On November 25, the British Columbia government issued provincial environmental assessment certificates to two proposed pipelines — TransCanada’s Prince Rupert Gas Transmission pipeline and Spectra Energy Corp.’s Westcoast Connector Gas Transmission pipeline — and Petronas’ Pacific Northwest Liquefied Natural Gas (LNG) export terminal.
The 900-kilometre Prince Rupert Gas Transmission pipeline would transport fracked gas from northeastern British Columbia (near Hudson’s Hope) to the proposed Pacific Northwest LNG terminal on Lelu Island near Prince Rupert, which is situated about 700 kilometres northwest of Vancouver. The 850-kilometre Westcoast Connector pipeline would send fracked gas from northeastern B.C. (near Fort St. John) to BG Group’s proposed Prince Rupert LNG terminal on Ridley Island, which is also located near Prince Rupert.
Both of these pipelines would be built on Gitxsan territory, which is about 35,016 square kilometres of land located in the Skeena Watershed and includes the communities of Smithers, Terrace and Hazelton. Hazelton is located about 700 kilometres directly north of Vancouver. About 7 kilometres east of Hazelton is New Hazelton and Highway 16, the main highway that joins these communities.
A media release issued by the Luutkudziiwus/ Madii Lii camp states, “Gitxsan hereditary chiefs Spookw and Luutkudziiwus closed HWY 16 at New Hazelton on Dec. 6, 2014 in protest over the recent BCEAO [British Columbia Environmental Assessment Office] approvals of two natural gas pipelines proposed for Gitxsan territory, and one LNG terminal proposed for the Skeena Estuary. The chiefs say these projects threaten to collapse the Skeena salmon run that all upstream nations rely on.”

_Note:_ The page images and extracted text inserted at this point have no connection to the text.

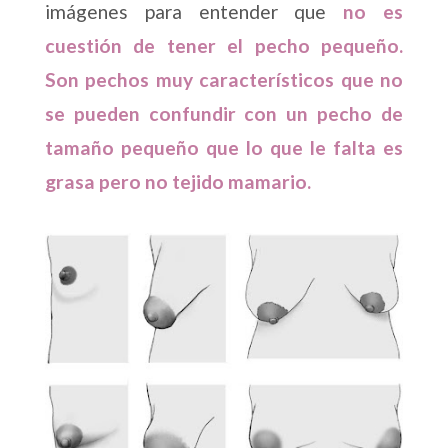
imágenes para entender que
no es
cuestión de tener el pecho pequeño.
Son pechos muy característicos que no
se pueden confundir con un pecho de
tamaño pequeño que lo que le falta es
grasa pero no tejido mamario.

That media release adds, “About 65 people collected at HWY 16 on Saturday to support the closure. Attendees cited a number of issues that render the proposed LNG projects unacceptable including: low provincial LNG tax revenue, job loss to temporary foreign workers, potential of toxic air emissions on the north coast, potential of conversion of the pipelines to carry oil, and high risk to juvenile salmon at the Petronas LNG site on Lelu island.” Both Spookw hereditary chief Guuhadakwa (Norm Stephens) and hereditary chief Luutkudziiwus (Charlie Wright) were present at the protest and expressed their opposition to the pipelines and the LNG terminal. They also stated that the Gitxsan Treaty Society does not speak for them.
Madii Lii is the territory of Wilps (House of) Luutkudziiwus. This past summer, Hereditary Chiefs Luutkudziiwus, Xsim Wits’iin and Noola declared access to the Madii Lii Territory permanently closed to LNG pipeline development. A basecamp has now been built at the entrance to Madii Lii. A video about the construction of this camp can be seen here.
The Council of Canadians is opposed to the building of Liquefied Natural Gas terminals and pipelines in British Columbia. We believe that a ban on the development of LNG terminals and pipelines is necessary in order to respect Indigenous rights, limit greenhouse gas emissions, defend the province’s freshwater sources, protect wild salmon, and protect communities and the coastline. We stand with First Nations and non-First Nation communities across the province that are opposed to the LNG agenda.